Os proveitos de aposento contribuíram com a fatia de leão para os proveitos totais. Ascenderam a 1,2 mil milhões de euros até ao final do terceiro trimestre, mais 35,3% que em igual período de 2020.

"Entre janeiro e setembro de 2021, a evolução dos proveitos foi positiva nos três segmentos de alojamento. Na hotelaria, os proveitos totais e de aposento aumentaram 32,3% e 34,3%, respetivamente (peso de 85,2% e 83,5% no total do alojamento turístico, pela mesma ordem).
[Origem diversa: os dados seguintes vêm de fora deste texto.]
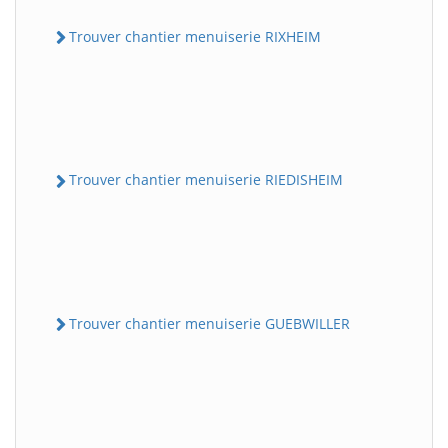
Trouver chantier menuiserie RIXHEIM
Trouver chantier menuiserie RIEDISHEIM
Trouver chantier menuiserie GUEBWILLER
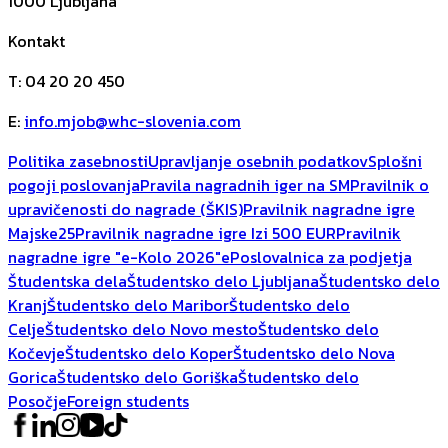
1000
Ljubljana
Kontakt
T
:
04 20 20 450
E
:
info.mjob@whc-slovenia.com
Politika zasebnosti
Upravljanje osebnih podatkov
Splošni
pogoji poslovanja
Pravila nagradnih iger na SM
Pravilnik o
upravičenosti do nagrade (ŠKIS)
Pravilnik nagradne igre
Majske25
Pravilnik nagradne igre Izi 500 EUR
Pravilnik
nagradne igre "e-Kolo 2026"
ePoslovalnica za podjetja
Študentska dela
Študentsko delo Ljubljana
Študentsko delo
Kranj
Študentsko delo Maribor
Študentsko delo
Celje
Študentsko delo Novo mesto
Študentsko delo
Kočevje
Študentsko delo Koper
Študentsko delo Nova
Gorica
Študentsko delo Goriška
Študentsko delo
Posočje
Foreign students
Considerando as mesmas variáveis, os estabelecimentos de alojamento local (quotas de 8,6% e 10,1%) apresentaram subidas de 37,1% e 41,5%, e o turismo no espaço rural e de habitação (representatividade de 6,2% e 6,4%) registou aumentos de 44,0% e 38,4%", diz o INE.

Até ao final do terceiro trimestre, as unidades de alojamento contaram com 9,8 milhões de hóspedes, mais 14,4% que em igual período do ano passado e 25,8 milhões de dormidas, uma subida de 19,5% face ao período homólogo. "Nos primeiros nove meses do ano, verificou-se um incremento de 19,5% das dormidas totais, resultante de variações de +28,7% nos residentes e de +9,4% nos não residentes. Comparando com o mesmo período de 2019, as dormidas diminuíram 54,0% (-14,4% nos residentes e -71,2% nos não residentes). As dormidas registadas nos primeiros nove meses de 2021 já superaram o valor registado para a totalidade do ano de 2020", acrescenta o gabinete de estatística.

O INE indica também que, até ao final de setembro houve aumentos em todas as regiões no número de dormidas de residentes, sendo de destacar as evoluções registadas na Madeira, Açores e Algarve.

Setembro com mais de dois milhões de hóspedes

As unidades de alojamento para turistas contaram com perto de 2,1 milhões de hóspedes, mais 52,3% que no mesmo mês de 2020, e 5,6 milhões de dormidas, um crescimento de 58,4% comparativamente com setembro do ano passado. No entanto, e segundo o gabinete de estatística, "os níveis atingidos em setembro de 2021 foram, no entanto, inferiores aos observados em setembro de 2019, tendo diminuído o número de hóspedes e de dormidas, 28,9% e 26,6%, respetivamente".

O mercado interno, em setembro, contribuiu com 2,6 milhões de dormidas "e aumentou 26,8%, continuando a superar os níveis do período homólogo de 2019". Ainda assim, nota que as dormidas de não residentes "duplicaram face a setembro de 2020 e totalizaram 3,0 milhões de dormidas". Todavia, em níveis inferiores ao registado em setembro de 2019.

Os proveitos totais dos estabelecimentos de alojamento turístico superaram a fasquia dos 355 milhões de euros, mais 74,6% que em setembro do ano passado, mas menos 29,1% que em setembro de 2019. Em setembro, os proveitos de aposento foram de 268,6 milhões de euros, mais 74,9% que no mesmo mês de 2020 e uma queda de 29,8% comparando com 2019.